-- Records for processing follows --

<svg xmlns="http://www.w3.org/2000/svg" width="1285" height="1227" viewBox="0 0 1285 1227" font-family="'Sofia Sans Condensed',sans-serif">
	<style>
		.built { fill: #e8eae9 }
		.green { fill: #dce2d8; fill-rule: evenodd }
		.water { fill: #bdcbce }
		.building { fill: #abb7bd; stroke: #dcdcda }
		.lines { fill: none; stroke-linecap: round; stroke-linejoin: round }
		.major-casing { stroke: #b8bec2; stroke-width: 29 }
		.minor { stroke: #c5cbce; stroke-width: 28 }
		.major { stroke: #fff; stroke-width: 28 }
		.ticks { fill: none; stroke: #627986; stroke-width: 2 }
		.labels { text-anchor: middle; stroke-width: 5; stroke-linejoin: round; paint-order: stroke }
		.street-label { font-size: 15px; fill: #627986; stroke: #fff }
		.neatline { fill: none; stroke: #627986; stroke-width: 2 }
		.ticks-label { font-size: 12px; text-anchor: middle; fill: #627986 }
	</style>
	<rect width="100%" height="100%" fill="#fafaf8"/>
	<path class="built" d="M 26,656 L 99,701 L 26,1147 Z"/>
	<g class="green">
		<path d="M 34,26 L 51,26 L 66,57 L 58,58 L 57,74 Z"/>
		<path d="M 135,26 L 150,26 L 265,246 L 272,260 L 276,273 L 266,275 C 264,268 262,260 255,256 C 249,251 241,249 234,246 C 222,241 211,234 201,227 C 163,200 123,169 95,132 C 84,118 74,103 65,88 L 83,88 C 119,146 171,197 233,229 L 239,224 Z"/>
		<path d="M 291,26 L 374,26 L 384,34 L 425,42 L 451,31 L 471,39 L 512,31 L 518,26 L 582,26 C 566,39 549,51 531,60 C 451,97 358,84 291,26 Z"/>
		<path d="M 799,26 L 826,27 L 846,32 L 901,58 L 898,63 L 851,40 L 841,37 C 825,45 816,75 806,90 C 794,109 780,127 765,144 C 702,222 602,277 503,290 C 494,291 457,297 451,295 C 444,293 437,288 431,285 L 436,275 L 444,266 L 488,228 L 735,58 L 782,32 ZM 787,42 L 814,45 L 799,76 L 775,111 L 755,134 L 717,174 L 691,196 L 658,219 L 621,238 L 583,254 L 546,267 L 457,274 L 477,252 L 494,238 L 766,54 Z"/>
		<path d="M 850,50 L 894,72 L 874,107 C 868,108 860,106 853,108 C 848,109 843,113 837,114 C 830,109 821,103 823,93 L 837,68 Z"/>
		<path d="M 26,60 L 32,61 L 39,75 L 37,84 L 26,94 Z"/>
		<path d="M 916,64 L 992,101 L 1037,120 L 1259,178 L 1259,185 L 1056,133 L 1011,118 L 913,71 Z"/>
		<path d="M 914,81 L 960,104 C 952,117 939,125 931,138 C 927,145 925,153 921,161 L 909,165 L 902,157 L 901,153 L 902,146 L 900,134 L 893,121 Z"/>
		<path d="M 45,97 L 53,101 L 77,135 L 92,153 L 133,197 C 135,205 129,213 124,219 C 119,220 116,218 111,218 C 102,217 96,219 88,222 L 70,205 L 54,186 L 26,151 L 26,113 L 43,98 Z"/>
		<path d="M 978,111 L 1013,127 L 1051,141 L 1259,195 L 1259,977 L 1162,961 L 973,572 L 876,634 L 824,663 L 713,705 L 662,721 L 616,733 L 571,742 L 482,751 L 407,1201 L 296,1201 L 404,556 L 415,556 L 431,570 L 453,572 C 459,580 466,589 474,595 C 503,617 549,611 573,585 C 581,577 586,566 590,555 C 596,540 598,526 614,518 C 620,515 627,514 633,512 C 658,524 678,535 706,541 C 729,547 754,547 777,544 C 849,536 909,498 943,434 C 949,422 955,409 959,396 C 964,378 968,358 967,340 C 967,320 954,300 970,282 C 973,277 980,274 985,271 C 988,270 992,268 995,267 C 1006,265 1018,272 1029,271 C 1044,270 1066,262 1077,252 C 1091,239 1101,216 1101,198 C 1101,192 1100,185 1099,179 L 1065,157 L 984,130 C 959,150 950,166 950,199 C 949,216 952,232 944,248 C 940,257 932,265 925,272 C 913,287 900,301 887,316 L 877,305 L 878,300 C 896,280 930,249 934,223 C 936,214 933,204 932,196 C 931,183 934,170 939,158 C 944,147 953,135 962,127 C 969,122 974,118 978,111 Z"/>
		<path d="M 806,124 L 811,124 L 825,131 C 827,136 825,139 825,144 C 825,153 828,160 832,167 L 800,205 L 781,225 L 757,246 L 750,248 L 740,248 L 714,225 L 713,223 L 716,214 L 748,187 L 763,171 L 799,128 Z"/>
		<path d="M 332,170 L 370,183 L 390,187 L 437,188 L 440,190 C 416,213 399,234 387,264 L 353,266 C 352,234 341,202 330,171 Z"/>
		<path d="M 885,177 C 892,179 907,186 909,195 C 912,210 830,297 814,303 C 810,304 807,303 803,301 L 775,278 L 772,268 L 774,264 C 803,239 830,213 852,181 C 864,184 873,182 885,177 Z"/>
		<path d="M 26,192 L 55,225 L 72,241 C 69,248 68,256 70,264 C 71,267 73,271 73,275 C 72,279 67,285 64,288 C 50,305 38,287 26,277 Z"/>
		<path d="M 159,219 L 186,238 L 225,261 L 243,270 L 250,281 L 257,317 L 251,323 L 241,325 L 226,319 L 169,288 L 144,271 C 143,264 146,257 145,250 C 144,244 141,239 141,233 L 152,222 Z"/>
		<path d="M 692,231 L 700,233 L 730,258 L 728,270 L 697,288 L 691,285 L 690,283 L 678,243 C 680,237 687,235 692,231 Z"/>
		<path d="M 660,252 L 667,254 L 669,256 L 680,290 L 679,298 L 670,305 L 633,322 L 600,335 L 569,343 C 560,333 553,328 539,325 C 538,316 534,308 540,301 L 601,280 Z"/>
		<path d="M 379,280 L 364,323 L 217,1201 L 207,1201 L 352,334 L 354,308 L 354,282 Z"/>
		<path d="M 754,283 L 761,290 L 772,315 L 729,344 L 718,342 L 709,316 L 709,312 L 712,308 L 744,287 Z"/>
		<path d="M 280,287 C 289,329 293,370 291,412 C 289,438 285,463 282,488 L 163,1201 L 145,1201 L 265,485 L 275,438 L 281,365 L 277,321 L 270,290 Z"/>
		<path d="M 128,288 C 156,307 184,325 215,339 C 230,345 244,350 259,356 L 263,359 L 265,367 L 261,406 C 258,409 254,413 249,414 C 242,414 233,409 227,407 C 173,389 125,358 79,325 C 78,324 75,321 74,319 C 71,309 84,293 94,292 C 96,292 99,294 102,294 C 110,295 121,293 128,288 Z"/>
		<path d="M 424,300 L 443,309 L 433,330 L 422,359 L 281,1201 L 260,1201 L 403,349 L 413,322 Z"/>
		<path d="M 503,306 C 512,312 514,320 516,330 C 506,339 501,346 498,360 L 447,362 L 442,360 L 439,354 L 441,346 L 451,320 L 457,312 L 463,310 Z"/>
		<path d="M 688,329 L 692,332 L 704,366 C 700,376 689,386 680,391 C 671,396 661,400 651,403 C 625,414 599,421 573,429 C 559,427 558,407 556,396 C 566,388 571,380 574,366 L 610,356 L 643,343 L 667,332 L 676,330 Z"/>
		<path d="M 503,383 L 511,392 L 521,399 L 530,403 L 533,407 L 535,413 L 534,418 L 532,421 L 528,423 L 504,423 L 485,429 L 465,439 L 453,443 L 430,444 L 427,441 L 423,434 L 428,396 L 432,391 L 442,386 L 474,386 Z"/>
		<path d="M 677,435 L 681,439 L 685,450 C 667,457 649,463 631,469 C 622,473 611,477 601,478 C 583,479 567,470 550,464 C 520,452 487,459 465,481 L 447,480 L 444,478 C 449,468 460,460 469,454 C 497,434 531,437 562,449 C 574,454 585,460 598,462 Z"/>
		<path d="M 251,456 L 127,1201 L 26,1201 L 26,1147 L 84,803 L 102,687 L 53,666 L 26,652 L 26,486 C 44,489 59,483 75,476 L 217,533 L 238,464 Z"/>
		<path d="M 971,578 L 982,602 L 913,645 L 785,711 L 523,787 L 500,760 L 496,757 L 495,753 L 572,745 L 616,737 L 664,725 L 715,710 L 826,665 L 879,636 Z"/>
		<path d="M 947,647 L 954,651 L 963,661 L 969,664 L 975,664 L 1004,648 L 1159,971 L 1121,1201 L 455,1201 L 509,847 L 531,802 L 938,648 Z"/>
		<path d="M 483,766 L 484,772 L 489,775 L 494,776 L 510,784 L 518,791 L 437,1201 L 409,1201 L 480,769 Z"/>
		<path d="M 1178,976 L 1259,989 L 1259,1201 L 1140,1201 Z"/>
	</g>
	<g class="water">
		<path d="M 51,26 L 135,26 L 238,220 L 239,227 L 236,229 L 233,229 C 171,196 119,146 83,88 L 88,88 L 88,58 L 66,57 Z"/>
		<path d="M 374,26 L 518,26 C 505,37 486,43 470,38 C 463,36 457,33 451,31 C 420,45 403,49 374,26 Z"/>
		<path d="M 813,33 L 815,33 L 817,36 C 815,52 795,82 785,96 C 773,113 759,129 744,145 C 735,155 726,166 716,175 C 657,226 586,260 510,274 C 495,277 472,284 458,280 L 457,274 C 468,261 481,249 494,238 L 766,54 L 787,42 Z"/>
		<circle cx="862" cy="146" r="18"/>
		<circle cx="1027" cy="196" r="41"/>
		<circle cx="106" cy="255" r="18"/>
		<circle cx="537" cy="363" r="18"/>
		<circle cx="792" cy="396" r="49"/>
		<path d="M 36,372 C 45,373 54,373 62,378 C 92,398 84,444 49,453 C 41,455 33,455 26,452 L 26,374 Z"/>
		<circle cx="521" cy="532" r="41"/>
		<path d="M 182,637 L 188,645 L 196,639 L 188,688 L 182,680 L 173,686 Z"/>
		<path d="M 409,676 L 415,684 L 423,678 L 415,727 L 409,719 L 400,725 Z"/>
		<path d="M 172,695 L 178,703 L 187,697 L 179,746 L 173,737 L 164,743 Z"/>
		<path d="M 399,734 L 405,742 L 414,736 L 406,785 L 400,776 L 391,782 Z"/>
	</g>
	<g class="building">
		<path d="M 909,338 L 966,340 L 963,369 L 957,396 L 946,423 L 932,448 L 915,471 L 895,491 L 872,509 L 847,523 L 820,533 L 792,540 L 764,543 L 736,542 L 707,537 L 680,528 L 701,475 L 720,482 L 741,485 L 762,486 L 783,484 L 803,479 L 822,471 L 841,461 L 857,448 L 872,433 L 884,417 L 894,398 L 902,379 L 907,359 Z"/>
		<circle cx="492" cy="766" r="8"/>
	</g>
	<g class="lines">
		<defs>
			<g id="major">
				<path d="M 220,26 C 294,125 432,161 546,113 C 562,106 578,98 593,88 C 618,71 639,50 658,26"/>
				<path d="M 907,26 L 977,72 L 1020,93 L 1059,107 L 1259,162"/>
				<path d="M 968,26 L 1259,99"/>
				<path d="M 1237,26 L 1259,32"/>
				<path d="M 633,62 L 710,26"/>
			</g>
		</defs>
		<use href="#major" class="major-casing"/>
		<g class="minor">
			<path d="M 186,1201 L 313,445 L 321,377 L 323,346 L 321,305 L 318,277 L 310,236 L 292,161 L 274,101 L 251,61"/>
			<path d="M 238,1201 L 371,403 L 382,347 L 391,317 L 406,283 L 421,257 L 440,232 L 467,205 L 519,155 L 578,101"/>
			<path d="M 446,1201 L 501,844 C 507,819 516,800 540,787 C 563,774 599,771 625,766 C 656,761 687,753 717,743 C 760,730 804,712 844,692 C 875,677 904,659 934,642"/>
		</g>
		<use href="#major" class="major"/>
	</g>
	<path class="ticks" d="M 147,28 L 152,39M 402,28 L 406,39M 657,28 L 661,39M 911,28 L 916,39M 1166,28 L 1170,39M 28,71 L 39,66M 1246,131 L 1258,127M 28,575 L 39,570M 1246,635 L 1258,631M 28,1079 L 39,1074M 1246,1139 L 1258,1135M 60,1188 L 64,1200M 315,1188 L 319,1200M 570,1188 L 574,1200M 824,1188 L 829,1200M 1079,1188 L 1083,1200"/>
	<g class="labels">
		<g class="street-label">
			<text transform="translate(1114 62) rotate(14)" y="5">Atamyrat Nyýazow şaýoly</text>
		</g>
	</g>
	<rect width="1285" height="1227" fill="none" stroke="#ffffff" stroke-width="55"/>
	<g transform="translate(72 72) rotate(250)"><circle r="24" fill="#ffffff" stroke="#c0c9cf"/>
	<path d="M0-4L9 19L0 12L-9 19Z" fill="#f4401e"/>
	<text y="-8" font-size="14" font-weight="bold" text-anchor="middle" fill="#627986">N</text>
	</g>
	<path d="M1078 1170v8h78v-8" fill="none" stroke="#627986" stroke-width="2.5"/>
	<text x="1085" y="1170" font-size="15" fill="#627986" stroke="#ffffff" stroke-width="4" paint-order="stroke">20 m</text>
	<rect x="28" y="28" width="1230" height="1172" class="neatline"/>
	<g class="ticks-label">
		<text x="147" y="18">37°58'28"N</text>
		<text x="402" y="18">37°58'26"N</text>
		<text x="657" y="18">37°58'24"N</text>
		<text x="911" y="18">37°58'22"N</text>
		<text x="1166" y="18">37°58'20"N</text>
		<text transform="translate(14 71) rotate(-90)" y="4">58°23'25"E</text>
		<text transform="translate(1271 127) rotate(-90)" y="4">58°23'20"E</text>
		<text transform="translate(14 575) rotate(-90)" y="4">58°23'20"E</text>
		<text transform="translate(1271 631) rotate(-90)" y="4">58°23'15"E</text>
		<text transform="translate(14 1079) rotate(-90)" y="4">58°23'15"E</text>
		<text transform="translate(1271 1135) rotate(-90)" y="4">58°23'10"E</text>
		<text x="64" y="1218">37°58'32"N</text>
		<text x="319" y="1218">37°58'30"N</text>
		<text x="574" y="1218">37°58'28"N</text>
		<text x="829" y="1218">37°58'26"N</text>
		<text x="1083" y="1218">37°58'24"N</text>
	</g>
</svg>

-- Records for processing concluded --

• [What the task asks]:
Using the material above, copy every line in which the string "lines" occurs.

• [Exercise result]:
		.lines { fill: none; stroke-linecap: round; stroke-linejoin: round }
	<g class="lines">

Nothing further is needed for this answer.